Demand-side solutions in the retail banking market
In 2016, the Competition and Markets Authority (CMA) concluded that action was needed to improve competition in the UK retail banking market. There was high concentration of market share, with the top 4 banks collectively holding 70% of main personal current accounts (PCAs). Compared to other markets, consumers were very static with only 3% of PCA customers switching banks in 2015.
Rather than supply side interventions, like breaking up the biggest banks, they implemented mainly demand-side remedies, aiming to encourage greater consumer engagement in the market with the aim of boosting competition. These included the collection and publication of banking satisfaction metrics. The satisfaction data was expected to boost competition by encouraging consumers to compare banks, and shop around. However, in reality we have found that satisfaction levels for the whole market have not increased over time.
Pulling up the average
Two new, digital-only banks, Monzo and Starling, are consistently highly ranked. They first appeared in the Great Britain ranking in August 2020 and neither have fallen below the top 3 since then. We aggregated all of the available service metric rankings to date (from August 2018 to February 2022) to see how the average satisfaction compares with and without Monzo and Starling data included.

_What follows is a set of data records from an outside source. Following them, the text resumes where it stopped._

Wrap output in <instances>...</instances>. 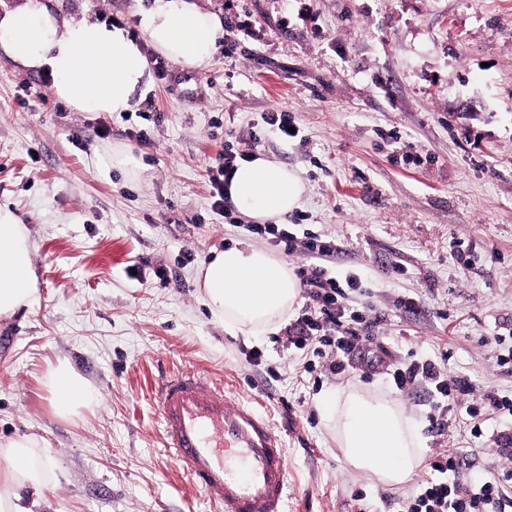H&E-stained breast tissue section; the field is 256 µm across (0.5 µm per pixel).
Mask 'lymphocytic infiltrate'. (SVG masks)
<instances>
[{"instance_id": "obj_1", "label": "lymphocytic infiltrate", "mask_w": 512, "mask_h": 512, "mask_svg": "<svg viewBox=\"0 0 512 512\" xmlns=\"http://www.w3.org/2000/svg\"><path fill=\"white\" fill-rule=\"evenodd\" d=\"M246 230L269 238L283 254L299 253L307 260L306 267L300 270L307 303L302 314L286 329L288 341L295 349H309L329 358L328 369L337 375L356 364L369 368L387 366L396 393H406L419 385L426 387L437 413L433 427L446 426V416L453 410L458 395L467 392V383L449 376L439 363L428 358L410 364H385L372 347V331L378 317L352 303L353 296L363 291L360 276L350 272L338 277L329 272L339 244L312 233L297 237L284 224H250ZM484 411L504 417L496 441L501 446V457L512 461V399L490 393L480 404L469 407L468 412L475 419L470 430L473 436L482 434L476 419ZM459 468L457 452L443 450L432 454L426 477L417 492L402 499L401 512H512V470L492 479L477 477L462 482L457 478Z\"/></svg>"}]
</instances>
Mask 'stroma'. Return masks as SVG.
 Wrapping results in <instances>:
<instances>
[{
	"label": "stroma",
	"instance_id": "stroma-1",
	"mask_svg": "<svg viewBox=\"0 0 512 512\" xmlns=\"http://www.w3.org/2000/svg\"><path fill=\"white\" fill-rule=\"evenodd\" d=\"M153 0H0V14L49 7L62 21L119 20L149 59L152 82L131 112H76L53 76L0 54V205L30 232L39 299L0 319V447L36 437L55 462L47 512H214L176 468L159 424L162 375L195 370L259 405L286 441L291 512H399L416 482L386 486L346 467L320 404L350 386L395 397L425 455L476 451L473 472L500 471L485 415L512 399V363L484 337L512 333V0H194L224 19L211 60L158 57L142 28ZM289 113L283 139L265 118ZM399 131L419 163L392 161ZM297 171L310 231L342 249L332 272L359 273L357 305L388 360L444 358L474 388L433 429L424 386L395 394L385 367L309 373L310 352L284 330L255 338L215 320L197 285L203 264L237 242L268 240L226 224L209 171L233 142ZM128 146L147 169L133 183L97 168ZM469 245L475 262L454 256ZM402 273H394V266ZM415 297L417 310H397ZM67 364L95 399L59 417L45 385Z\"/></svg>",
	"mask_w": 512,
	"mask_h": 512
}]
</instances>
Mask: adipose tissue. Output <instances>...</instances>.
Returning <instances> with one entry per match:
<instances>
[{"label": "adipose tissue", "instance_id": "ef3b65f1", "mask_svg": "<svg viewBox=\"0 0 512 512\" xmlns=\"http://www.w3.org/2000/svg\"><path fill=\"white\" fill-rule=\"evenodd\" d=\"M142 23L154 50L186 68L206 64L224 34L222 18L192 0H156ZM0 50L25 68L50 71L55 96L80 112L131 111L136 92L151 84L145 56L123 29L64 23L44 7L1 14ZM304 193L293 169L263 155L239 163L228 189L236 208L259 224L285 221ZM197 282L214 317L252 336L281 325L301 288L285 260L241 244L211 259ZM36 299L28 229L0 207V317ZM47 388L63 417L92 401L84 380L63 366L49 370ZM322 403L349 469L371 473L385 485L411 479L423 446L399 404L354 387L325 394ZM37 446L36 439L26 438L0 452L6 459L0 468V512H43L54 465Z\"/></svg>", "mask_w": 512, "mask_h": 512}]
</instances>
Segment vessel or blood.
I'll list each match as a JSON object with an SVG mask.
<instances>
[{
    "instance_id": "b4317fda",
    "label": "vessel or blood",
    "mask_w": 512,
    "mask_h": 512,
    "mask_svg": "<svg viewBox=\"0 0 512 512\" xmlns=\"http://www.w3.org/2000/svg\"><path fill=\"white\" fill-rule=\"evenodd\" d=\"M155 397L171 457L218 512H288L287 448L258 407L196 371L162 378Z\"/></svg>"
}]
</instances>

In comparison to the whole market, Monzo and Starling have consistently had a higher percentage of their consumers who are more likely to recommend their bank, with scores ranging between 81 to 89% satisfaction in Great Britain personal current accounts*. After removing Monzo and Starling from the rankings, the average satisfaction levels for personal current accounts appear to be falling over time. However the absolute change is still minimal, from an average of 62% in 2018 to 59% in 2022.
*Note: there is a different ranking for Great Britain banks and Northern Ireland banks.
Younger banks with younger customers
Monzo and Starling have a notably higher proportion of younger customers compared with the other banks. Nearly two-thirds (63.8%) of the Monzo respondents and nearly a half (47.6%) of the Starling respondents are in the 16-34 age bracket. This is much higher than the quarter (24.5%) for all other banks in the Great Britain personal current account satisfaction survey. The responses are sampled to be representative of the customer demographics at the bank. This could mean that Monzo and Starling’s overall satisfaction is so high due to the differences in demographics.
Younger customers are more likely to recommend
Comparing overall satisfaction in the latest sample, younger customers (16-34) appear more positive about their current account provider. They are either extremely or very likely to recommend their provider to friends or family significantly more than those aged over 55 in the sample (68.2% for 16-34 vs. 56.1% for the over 55s).
The combination of younger consumers being more likely to recommend their provider plus a higher proportion of younger consumers could explain why Monzo and Starling rose right to the top of the satisfaction rankings. We ran a logistic regression to control for the age differences on the likelihood of recommendation.
After controlling for age differences, Monzo and Starling consumers are still significantly more extremely or very likely to recommend their current account provider. Therefore the age differences for the likelihood to recommend does not fully explain why consumers are so favourable of Monzo and Starling.
These results show that there is a clear relationship in these banking satisfaction surveys between consumer age and their likelihood to recommend their provider, with younger consumers being more positive about their banking experiences. This difference can only partially explain why Monzo and Starling consumers are more satisfied with their banking services than the whole market. It would be interesting to delve further into why consumers are so satisfied with these newer banks as this might uncover potential solutions for increasing satisfaction for other banks too.